#### TASK ITEM
From the entries below, copy every line where the string "установку" appears.

Collected data
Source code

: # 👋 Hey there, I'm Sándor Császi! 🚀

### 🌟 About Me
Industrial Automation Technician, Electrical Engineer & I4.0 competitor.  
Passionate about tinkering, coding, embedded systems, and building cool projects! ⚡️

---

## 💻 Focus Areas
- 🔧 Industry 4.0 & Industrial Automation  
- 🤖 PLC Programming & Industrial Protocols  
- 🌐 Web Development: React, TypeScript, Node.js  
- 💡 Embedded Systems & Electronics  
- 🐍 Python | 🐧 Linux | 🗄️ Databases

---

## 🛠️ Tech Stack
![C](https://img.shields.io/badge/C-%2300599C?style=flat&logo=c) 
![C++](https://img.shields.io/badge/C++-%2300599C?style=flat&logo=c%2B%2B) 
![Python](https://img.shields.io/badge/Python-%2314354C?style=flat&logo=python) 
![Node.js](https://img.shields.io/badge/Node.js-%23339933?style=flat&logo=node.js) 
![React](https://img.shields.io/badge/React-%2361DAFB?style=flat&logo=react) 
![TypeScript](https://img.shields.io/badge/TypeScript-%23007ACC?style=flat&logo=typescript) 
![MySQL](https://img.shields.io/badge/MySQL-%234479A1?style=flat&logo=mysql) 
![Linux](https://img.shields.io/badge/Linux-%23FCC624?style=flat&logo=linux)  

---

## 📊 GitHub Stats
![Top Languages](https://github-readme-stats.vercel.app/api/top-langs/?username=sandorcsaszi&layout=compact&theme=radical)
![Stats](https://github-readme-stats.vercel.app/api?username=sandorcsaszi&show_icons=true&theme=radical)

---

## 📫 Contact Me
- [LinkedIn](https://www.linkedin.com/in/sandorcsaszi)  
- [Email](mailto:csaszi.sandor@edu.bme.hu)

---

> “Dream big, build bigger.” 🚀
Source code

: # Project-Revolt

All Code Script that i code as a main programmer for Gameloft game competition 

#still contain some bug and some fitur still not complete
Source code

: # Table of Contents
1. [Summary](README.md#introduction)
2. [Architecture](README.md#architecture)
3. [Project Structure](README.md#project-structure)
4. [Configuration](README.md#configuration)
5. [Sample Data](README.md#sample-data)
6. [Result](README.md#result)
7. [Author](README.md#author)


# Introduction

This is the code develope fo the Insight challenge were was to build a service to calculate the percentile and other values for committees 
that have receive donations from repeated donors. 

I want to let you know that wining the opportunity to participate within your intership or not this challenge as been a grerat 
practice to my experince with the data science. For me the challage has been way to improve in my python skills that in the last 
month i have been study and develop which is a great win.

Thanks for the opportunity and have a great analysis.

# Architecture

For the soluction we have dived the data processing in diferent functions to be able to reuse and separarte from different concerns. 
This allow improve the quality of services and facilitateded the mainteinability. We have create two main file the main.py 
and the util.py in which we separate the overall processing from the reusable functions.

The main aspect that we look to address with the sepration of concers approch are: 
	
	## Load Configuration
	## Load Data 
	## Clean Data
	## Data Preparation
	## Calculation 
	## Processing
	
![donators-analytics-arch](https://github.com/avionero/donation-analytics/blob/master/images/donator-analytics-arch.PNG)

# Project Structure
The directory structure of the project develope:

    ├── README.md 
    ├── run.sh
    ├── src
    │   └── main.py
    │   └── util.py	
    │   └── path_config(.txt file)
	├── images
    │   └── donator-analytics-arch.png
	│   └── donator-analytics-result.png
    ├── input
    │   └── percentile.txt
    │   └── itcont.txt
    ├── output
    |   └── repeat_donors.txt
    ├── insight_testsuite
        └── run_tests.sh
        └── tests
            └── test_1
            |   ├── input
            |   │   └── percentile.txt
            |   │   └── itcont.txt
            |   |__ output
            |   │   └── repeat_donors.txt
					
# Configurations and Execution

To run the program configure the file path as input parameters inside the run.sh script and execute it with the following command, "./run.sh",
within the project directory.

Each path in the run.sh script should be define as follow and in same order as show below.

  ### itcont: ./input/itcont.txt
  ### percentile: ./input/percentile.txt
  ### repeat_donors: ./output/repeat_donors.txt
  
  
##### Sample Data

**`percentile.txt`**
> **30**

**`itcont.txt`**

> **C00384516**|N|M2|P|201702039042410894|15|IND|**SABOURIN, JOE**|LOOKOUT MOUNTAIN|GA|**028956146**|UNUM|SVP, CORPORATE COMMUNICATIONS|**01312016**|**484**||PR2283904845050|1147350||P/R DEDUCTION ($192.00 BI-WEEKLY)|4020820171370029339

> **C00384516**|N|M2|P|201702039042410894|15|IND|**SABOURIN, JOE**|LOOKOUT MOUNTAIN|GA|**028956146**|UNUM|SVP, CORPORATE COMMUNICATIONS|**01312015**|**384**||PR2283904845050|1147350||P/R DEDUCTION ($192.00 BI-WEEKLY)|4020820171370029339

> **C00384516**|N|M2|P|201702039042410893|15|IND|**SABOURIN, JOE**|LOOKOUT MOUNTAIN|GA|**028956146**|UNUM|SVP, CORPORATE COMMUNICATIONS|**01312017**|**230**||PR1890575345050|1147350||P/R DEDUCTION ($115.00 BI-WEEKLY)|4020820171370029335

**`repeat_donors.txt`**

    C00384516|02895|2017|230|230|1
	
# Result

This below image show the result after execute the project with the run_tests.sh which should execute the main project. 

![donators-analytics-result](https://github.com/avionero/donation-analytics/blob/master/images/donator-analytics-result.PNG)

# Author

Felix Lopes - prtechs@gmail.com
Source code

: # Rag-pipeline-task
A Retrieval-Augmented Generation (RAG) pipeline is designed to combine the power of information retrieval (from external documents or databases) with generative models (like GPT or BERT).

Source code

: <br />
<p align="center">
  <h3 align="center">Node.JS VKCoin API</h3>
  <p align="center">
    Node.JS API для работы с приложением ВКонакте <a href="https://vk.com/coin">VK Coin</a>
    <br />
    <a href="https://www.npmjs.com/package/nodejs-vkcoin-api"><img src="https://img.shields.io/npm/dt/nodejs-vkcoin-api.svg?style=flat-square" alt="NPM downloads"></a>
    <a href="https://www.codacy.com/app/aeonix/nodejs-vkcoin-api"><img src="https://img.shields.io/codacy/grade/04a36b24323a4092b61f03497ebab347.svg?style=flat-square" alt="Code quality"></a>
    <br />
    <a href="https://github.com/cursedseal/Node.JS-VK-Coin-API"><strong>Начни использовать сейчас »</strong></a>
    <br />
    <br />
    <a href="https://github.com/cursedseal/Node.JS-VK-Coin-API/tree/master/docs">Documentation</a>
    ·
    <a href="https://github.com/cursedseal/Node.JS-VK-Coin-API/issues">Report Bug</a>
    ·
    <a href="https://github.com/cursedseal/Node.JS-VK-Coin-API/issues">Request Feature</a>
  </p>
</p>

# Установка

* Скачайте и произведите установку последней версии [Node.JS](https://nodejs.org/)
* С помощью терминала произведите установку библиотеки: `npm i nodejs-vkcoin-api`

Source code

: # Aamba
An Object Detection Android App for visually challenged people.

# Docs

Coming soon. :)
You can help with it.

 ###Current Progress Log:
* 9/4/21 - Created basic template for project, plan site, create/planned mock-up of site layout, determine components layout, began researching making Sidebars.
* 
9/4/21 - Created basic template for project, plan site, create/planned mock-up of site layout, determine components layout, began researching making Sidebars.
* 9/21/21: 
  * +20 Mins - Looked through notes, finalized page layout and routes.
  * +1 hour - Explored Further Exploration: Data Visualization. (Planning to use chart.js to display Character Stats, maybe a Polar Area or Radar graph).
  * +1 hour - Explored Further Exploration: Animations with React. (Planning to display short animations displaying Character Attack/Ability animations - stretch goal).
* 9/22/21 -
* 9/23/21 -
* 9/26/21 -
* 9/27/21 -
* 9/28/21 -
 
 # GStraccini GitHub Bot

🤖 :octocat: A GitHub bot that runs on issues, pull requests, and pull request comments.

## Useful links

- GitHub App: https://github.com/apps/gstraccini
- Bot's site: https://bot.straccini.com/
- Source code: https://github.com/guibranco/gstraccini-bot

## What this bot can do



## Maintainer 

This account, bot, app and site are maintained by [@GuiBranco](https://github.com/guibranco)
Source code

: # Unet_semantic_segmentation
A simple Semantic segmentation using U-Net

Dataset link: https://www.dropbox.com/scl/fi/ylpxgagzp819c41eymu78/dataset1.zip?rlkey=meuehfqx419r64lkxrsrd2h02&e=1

#### ANSWER TO THE PROBLEM
* Скачайте и произведите установку последней версии [Node.JS](https://nodejs.org/)
* С помощью терминала произведите установку библиотеки: `npm i nodejs-vkcoin-api`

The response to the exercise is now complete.